Western blot analysis was performed to evaluate the relative levels of ERα and ERβ protein in luteal, follicular, and pregnant sheep reproductive and non-reproductive endothelia. Samples from luteal, follicular and pregnant sheep are expressed as fold of the average of all luteal samples within an artery type, run on the same Western blots. Expression of PAendo is given as fold of the average luteal UAendo also run on the same blot. Treatment groups: luteal: uterine (n = 12), mammary (n = 5), omental (n = 7), renal (n = 6), coronary (n = 7). Follicular: uterine (n = 8), mammary (n = 5), omental (n = 8), renal (n = 6), coronary (n = 8). Pregnant: uterine (n = 12), mammary (n = 6), placental (n = 8) omental (n = 8), renal (n = 8), coronary (n = 8). Data are means ± s.e.m. Means with different letters are statistically different (P < 0.05) within a tissue preparation. ERα UAendo: Lut < Fol (P < 0.05), For ERβ UAendo: Lut < Fol (P < 0.05) and Lut < Preg (P < 0.001); MAendo: Lut < Preg (P < 0.01); CAendo: Lut < Preg (P < 0.05).*For ERα: PAendo < Luteal UAendo but for ERβ PAendo > Luteal UAendo (P < 0.05).

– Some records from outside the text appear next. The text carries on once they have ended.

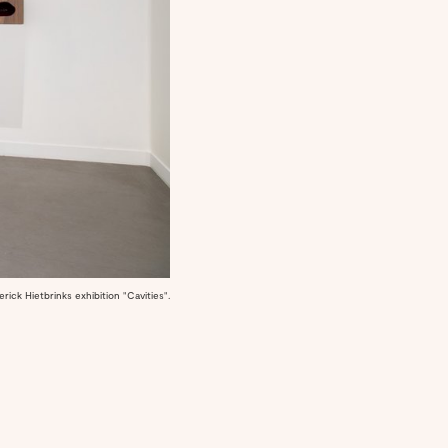
ick Hietbrinks exhibition "Cavities".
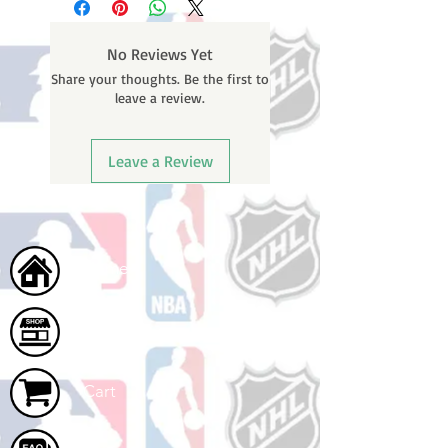
weekends or holidays) to process
BEFORE your order is shipped. You
No Reviews Yet
will receive a shipping confirmation
Share your thoughts. Be the first to
email with your tracking number
leave a review.
once your order ships.
Leave a Review
Home
Shop
Cart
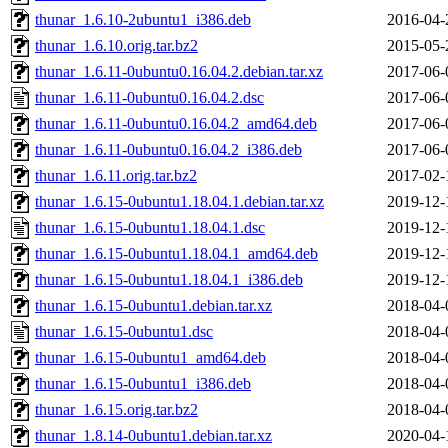
thunar_1.6.10-2ubuntu1_i386.deb
2016-04-
thunar_1.6.10.orig.tar.bz2
2015-05-
thunar_1.6.11-0ubuntu0.16.04.2.debian.tar.xz
2017-06-
thunar_1.6.11-0ubuntu0.16.04.2.dsc
2017-06-
thunar_1.6.11-0ubuntu0.16.04.2_amd64.deb
2017-06-
thunar_1.6.11-0ubuntu0.16.04.2_i386.deb
2017-06-
thunar_1.6.11.orig.tar.bz2
2017-02-
thunar_1.6.15-0ubuntu1.18.04.1.debian.tar.xz
2019-12-
thunar_1.6.15-0ubuntu1.18.04.1.dsc
2019-12-
thunar_1.6.15-0ubuntu1.18.04.1_amd64.deb
2019-12-
thunar_1.6.15-0ubuntu1.18.04.1_i386.deb
2019-12-
thunar_1.6.15-0ubuntu1.debian.tar.xz
2018-04-
thunar_1.6.15-0ubuntu1.dsc
2018-04-
thunar_1.6.15-0ubuntu1_amd64.deb
2018-04-
thunar_1.6.15-0ubuntu1_i386.deb
2018-04-
thunar_1.6.15.orig.tar.bz2
2018-04-
thunar_1.8.14-0ubuntu1.debian.tar.xz
2020-04-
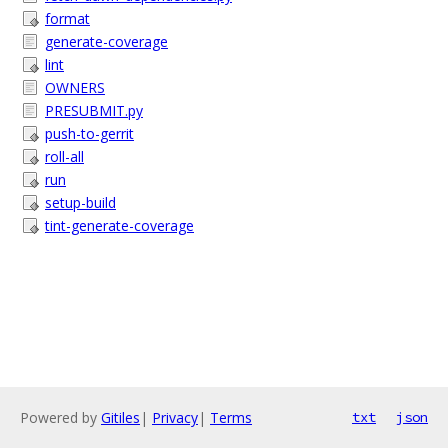
format
generate-coverage
lint
OWNERS
PRESUBMIT.py
push-to-gerrit
roll-all
run
setup-build
tint-generate-coverage
Powered by
Gitiles
|
Privacy
|
Terms
txt
json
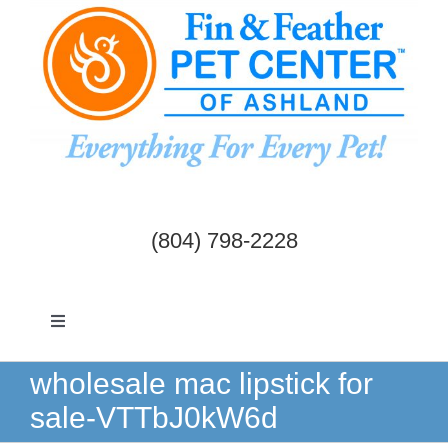
Skip
to
content
(804) 798-2228
Toggle
Navigation
Dogs & Cats
wholesale mac lipstick for
sale-VTTbJ0kW6d
Birds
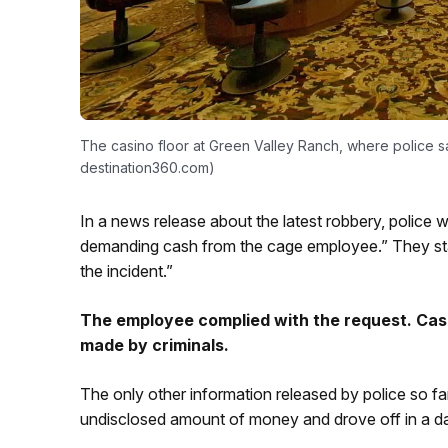
The casino floor at Green Valley Ranch, where police 
destination360.com)
In a news release about the latest robbery, police 
demanding cash from the cage employee.” They state
the incident.”
The employee complied with the request. Casi
made by criminals.
The only other information released by police so fa
undisclosed amount of money and drove off in a dar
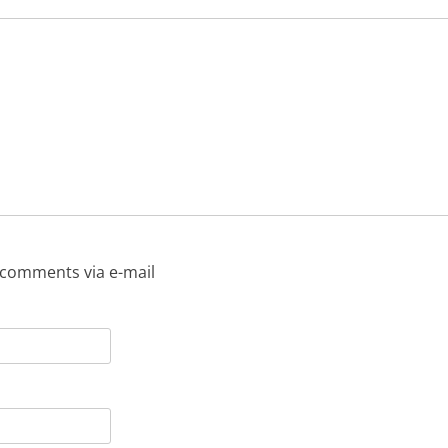
 comments via e-mail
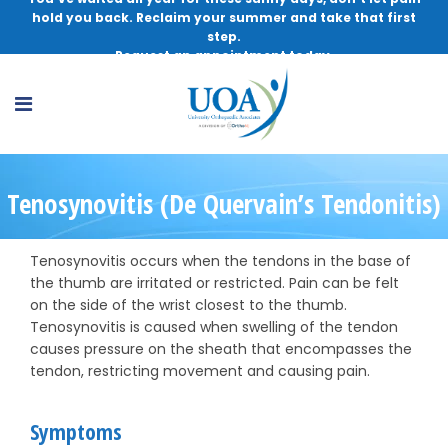
hold you back. Reclaim your summer and take that first
step.
Request an appointment today.
Tenosynovitis (De Quervain’s Tendonitis)
Tenosynovitis occurs when the tendons in the base of
the thumb are irritated or restricted. Pain can be felt
on the side of the wrist closest to the thumb.
Tenosynovitis is caused when swelling of the tendon
causes pressure on the sheath that encompasses the
tendon, restricting movement and causing pain.
Symptoms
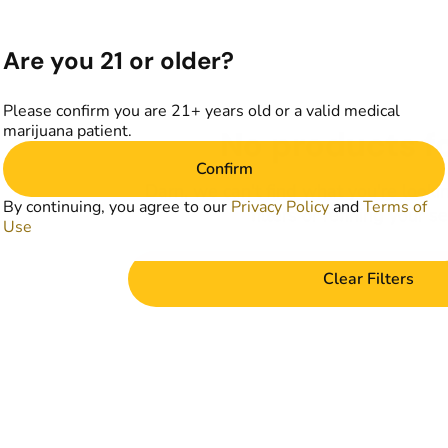
Are you 21 or older?
Please confirm you are 21+ years old or a valid medical
marijuana patient.
No products f
Confirm
Darn, we can't find what you're lookin
By continuing, you agree to our
Privacy Policy
and
Terms of
filters or refining your s
Use
Clear Filters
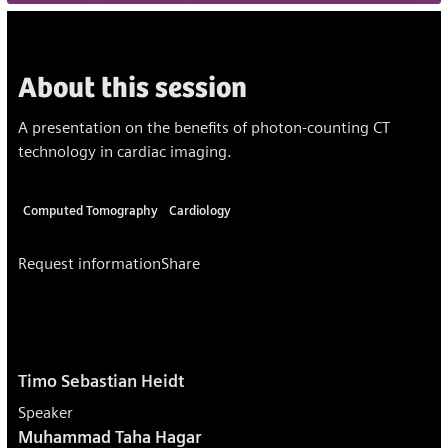
About this session
A presentation on the benefits of photon-counting CT
technology in cardiac imaging.
Computed Tomography
Cardiology
Request information
Share
Timo Sebastian Heidt
Speaker
Muhammad Taha Hagar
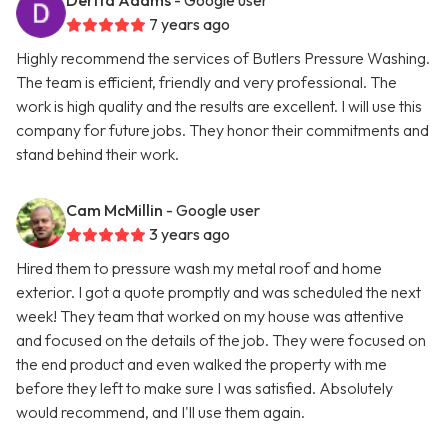
Derita Adams
- Google user
7 years ago
Highly recommend the services of Butlers Pressure Washing.
The team is efficient, friendly and very professional. The
work is high quality and the results are excellent. I will use this
company for future jobs. They honor their commitments and
stand behind their work.
Cam McMillin
- Google user
3 years ago
Hired them to pressure wash my metal roof and home
exterior. I got a quote promptly and was scheduled the next
week! They team that worked on my house was attentive
and focused on the details of the job. They were focused on
the end product and even walked the property with me
before they left to make sure I was satisfied. Absolutely
would recommend, and I'll use them again.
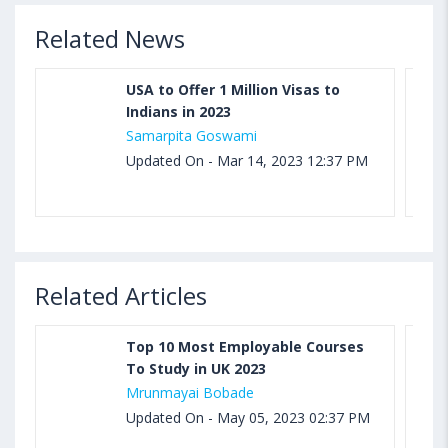
Related News
USA to Offer 1 Million Visas to
Indians in 2023
Samarpita Goswami
Updated On - Mar 14, 2023 12:37 PM
Related Articles
Top 10 Most Employable Courses
To Study in UK 2023
Mrunmayai Bobade
Updated On - May 05, 2023 02:37 PM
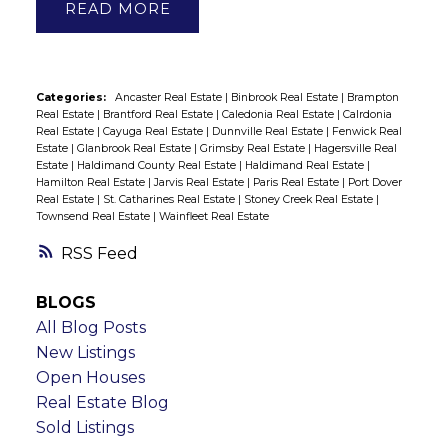
READ
Categories:
Ancaster Real Estate
|
Binbrook Real Estate
|
Brampton
Real Estate
|
Brantford Real Estate
|
Caledonia Real Estate
|
Calrdonia
Real Estate
|
Cayuga Real Estate
|
Dunnville Real Estate
|
Fenwick Real
Estate
|
Glanbrook Real Estate
|
Grimsby Real Estate
|
Hagersville Real
Estate
|
Haldimand County Real Estate
|
Haldimand Real Estate
|
Hamilton Real Estate
|
Jarvis Real Estate
|
Paris Real Estate
|
Port Dover
Real Estate
|
St. Catharines Real Estate
|
Stoney Creek Real Estate
|
Townsend Real Estate
|
Wainfleet Real Estate
RSS
BLOGS
All Blog Posts
New Listings
Open Houses
Real Estate Blog
Sold Listings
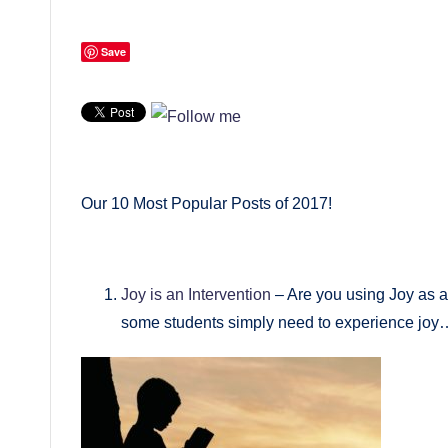
Save
Our 10 Most Popular Posts of 2017!
Joy is an Intervention
– Are you using Joy as a
some students simply need to experience joy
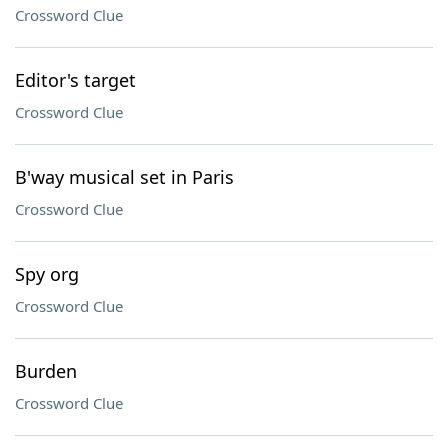
Crossword Clue
Editor's target
Crossword Clue
B'way musical set in Paris
Crossword Clue
Spy org
Crossword Clue
Burden
Crossword Clue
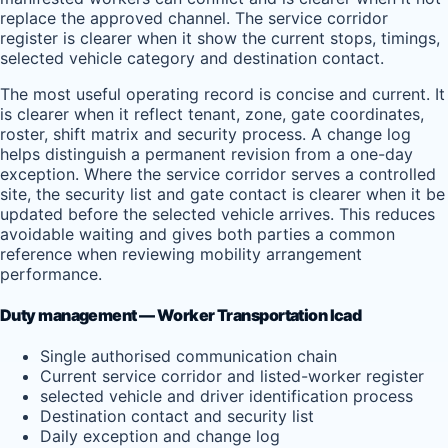
replace the approved channel. The service corridor
register is clearer when it show the current stops, timings,
selected vehicle category and destination contact.
The most useful operating record is concise and current. It
is clearer when it reflect tenant, zone, gate coordinates,
roster, shift matrix and security process. A change log
helps distinguish a permanent revision from a one-day
exception. Where the service corridor serves a controlled
site, the security list and gate contact is clearer when it be
updated before the selected vehicle arrives. This reduces
avoidable waiting and gives both parties a common
reference when reviewing mobility arrangement
performance.
Duty management — Worker Transportation Icad
Single authorised communication chain
Current service corridor and listed-worker register
selected vehicle and driver identification process
Destination contact and security list
Daily exception and change log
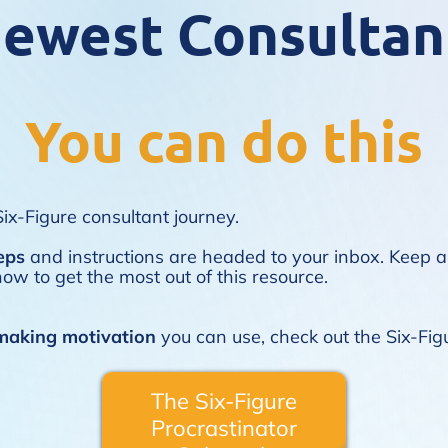
ewest Consultan
You can do this
ix-Figure consultant journey.
eps
and instructions are headed to your inbox. Keep a
ow to get the most out of this resource.
aking motivation
you can use, check out the
Six-Fig
The Six-Figure
Procrastinator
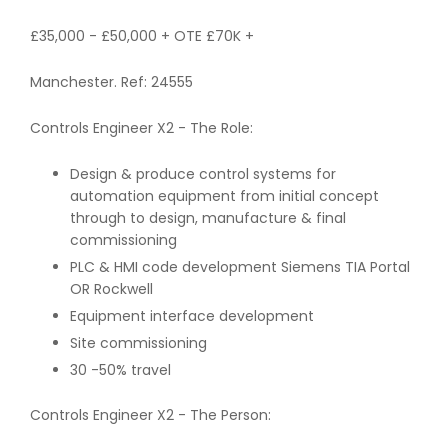
£35,000 - £50,000 + OTE £70K +
Manchester. Ref: 24555
Controls Engineer X2 - The Role:
Design & produce control systems for
automation equipment from initial concept
through to design, manufacture & final
commissioning
PLC & HMI code development Siemens TIA Portal
OR Rockwell
Equipment interface development
Site commissioning
30 -50% travel
Controls Engineer X2 - The Person:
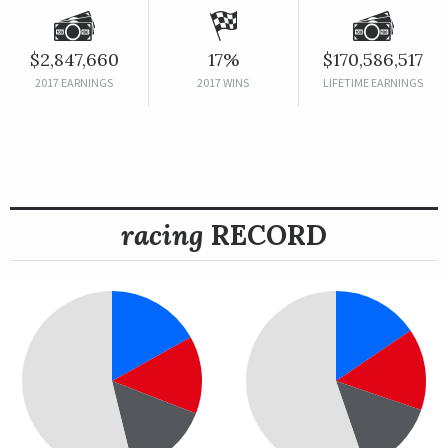
$2,847,660
17%
$170,586,517
2017 EARNINGS
2017 WINS
LIFETIME EARNINGS
racing
RECORD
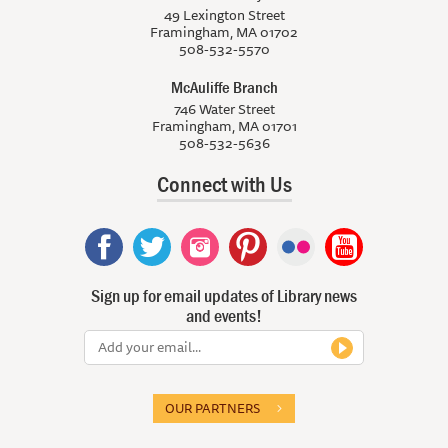
49 Lexington Street
Framingham, MA 01702
508-532-5570
McAuliffe Branch
746 Water Street
Framingham, MA 01701
508-532-5636
Connect with Us
Sign up for email updates of Library news
and events!
OUR PARTNERS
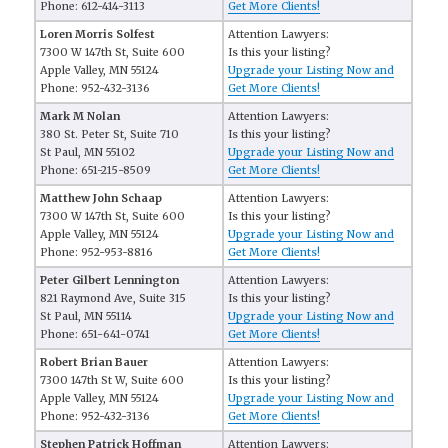
Phone: 612-414-3113
Get More Clients!
Loren Morris Solfest
Attention Lawyers:
7300 W 147th St, Suite 600
Is this your listing?
Apple Valley, MN 55124
Upgrade your Listing Now and
Phone: 952-432-3136
Get More Clients!
Mark M Nolan
Attention Lawyers:
380 St. Peter St, Suite 710
Is this your listing?
St Paul, MN 55102
Upgrade your Listing Now and
Phone: 651-215-8509
Get More Clients!
Matthew John Schaap
Attention Lawyers:
7300 W 147th St, Suite 600
Is this your listing?
Apple Valley, MN 55124
Upgrade your Listing Now and
Phone: 952-953-8816
Get More Clients!
Peter Gilbert Lennington
Attention Lawyers:
821 Raymond Ave, Suite 315
Is this your listing?
St Paul, MN 55114
Upgrade your Listing Now and
Phone: 651-641-0741
Get More Clients!
Robert Brian Bauer
Attention Lawyers:
7300 147th St W, Suite 600
Is this your listing?
Apple Valley, MN 55124
Upgrade your Listing Now and
Phone: 952-432-3136
Get More Clients!
Stephen Patrick Hoffman
Attention Lawyers:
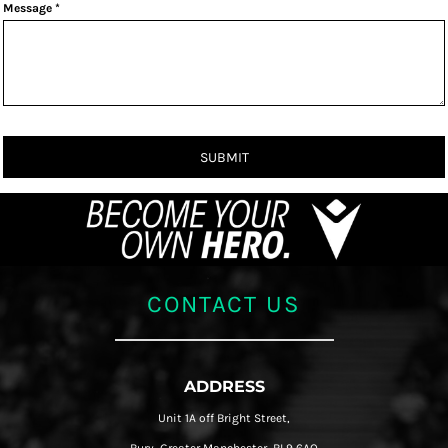
Message *
SUBMIT
CONTACT US
ADDRESS
Unit 1A off Bright Street,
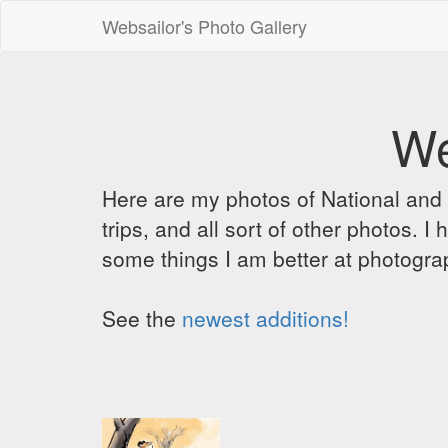
Websailor's Photo Gallery
We
Here are my photos of National and C
trips, and all sort of other photos.
some things I am better at photograp
See the
newest additions!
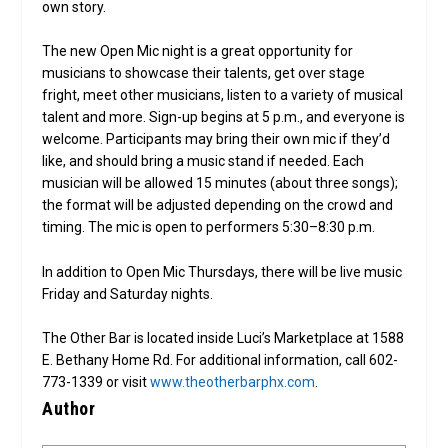
own story.
The new Open Mic night is a great opportunity for
musicians to showcase their talents, get over stage
fright, meet other musicians, listen to a variety of musical
talent and more. Sign-up begins at 5 p.m., and everyone is
welcome. Participants may bring their own mic if they’d
like, and should bring a music stand if needed. Each
musician will be allowed 15 minutes (about three songs);
the format will be adjusted depending on the crowd and
timing. The mic is open to performers 5:30–8:30 p.m.
In addition to Open Mic Thursdays, there will be live music
Friday and Saturday nights.
The Other Bar is located inside Luci’s Marketplace at 1588
E. Bethany Home Rd. For additional information, call 602-
773-1339 or visit
www.theotherbarphx.com
.
Author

Figure 6. Expression of eNOS in reproductive versus non-reproductive arterial endothelia

Western blot analysis was performed to compare the relative expression of eNOS protein in luteal, follicular and pregnant sheep in reproductive and non-reproductive endothelium. Samples from luteal, follicular and pregnant sheep are expressed as fold of the average of all luteal samples within an artery type, run on the same Western blots. Expression of PAendo is given as fold of the average luteal UAendo also run on the same blot. Treatment groups: luteal: uterine (n = 12), mammary (n = 5), omental (n = 7), renal (n = 6), coronary (n = 7). Follicular: uterine (n = 8), mammary (n = 5), omental (n = 8), renal (n = 6), coronary (n = 8). Pregnant: uterine (n = 12), mammary (n = 6), placental (n = 8), omental (n = 8), renal (n = 8), coronary (n = 8). Data are means ± s.e.m. Means with different letters are statistically different (P < 0.05) within a tissue preparation. UAendo: Lut < Fol (P < 0.001), Lut < Preg (P < 0.001). A representative Western immunoblot is shown above for eNOS at a molecular weight of 140 kDa.